> TASK DETAILS
Locate each line in the records below that contains the string "with", treating uppercase and lowercase as distinct, and copy every such line.

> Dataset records
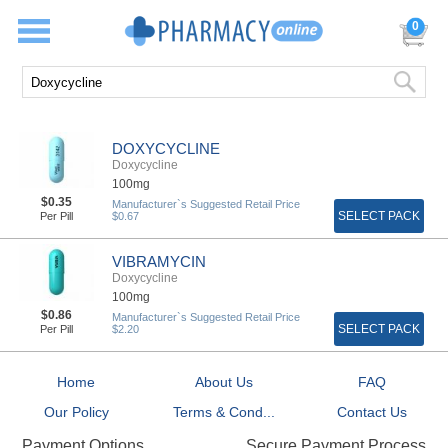
0
DOXYCYCLINE
Doxycycline
100mg
$0.35
Manufacturer`s Suggested Retail Price
SELECT PACK
Per Pill
$0.67
VIBRAMYCIN
Doxycycline
100mg
$0.86
Manufacturer`s Suggested Retail Price
SELECT PACK
Per Pill
$2.20
Home
About Us
FAQ
Our Policy
Terms & Cond...
Contact Us
Secure Payment Process
Payment Options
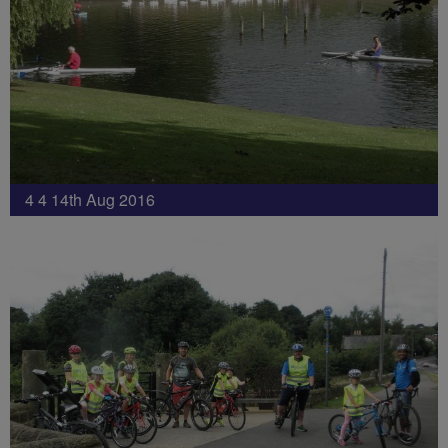
4 4 14th Aug 2016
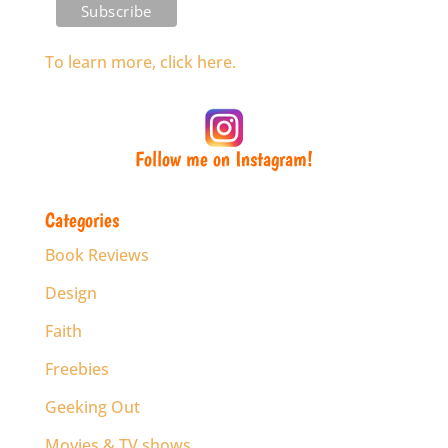
To learn more, click here.
Follow me on Instagram!
Categories
Book Reviews
Design
Faith
Freebies
Geeking Out
Movies & TV shows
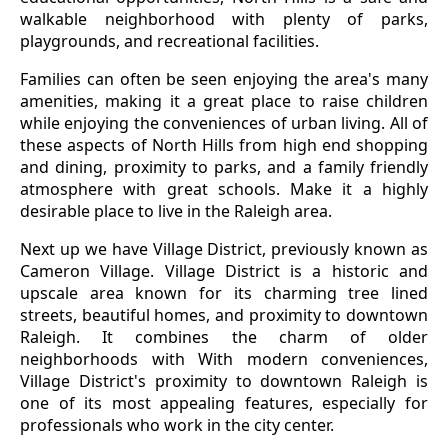
walkable neighborhood with plenty of parks,
playgrounds, and recreational facilities.
Families can often be seen enjoying the area's many
amenities, making it a great place to raise children
while enjoying the conveniences of urban living. All of
these aspects of North Hills from high end shopping
and dining, proximity to parks, and a family friendly
atmosphere with great schools. Make it a highly
desirable place to live in the Raleigh area.
Next up we have Village District, previously known as
Cameron Village. Village District is a historic and
upscale area known for its charming tree lined
streets, beautiful homes, and proximity to downtown
Raleigh. It combines the charm of older
neighborhoods with With modern conveniences,
Village District's proximity to downtown Raleigh is
one of its most appealing features, especially for
professionals who work in the city center.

> RESPONSE
walkable neighborhood with plenty of parks,
atmosphere with great schools. Make it a highly
neighborhoods with With modern conveniences,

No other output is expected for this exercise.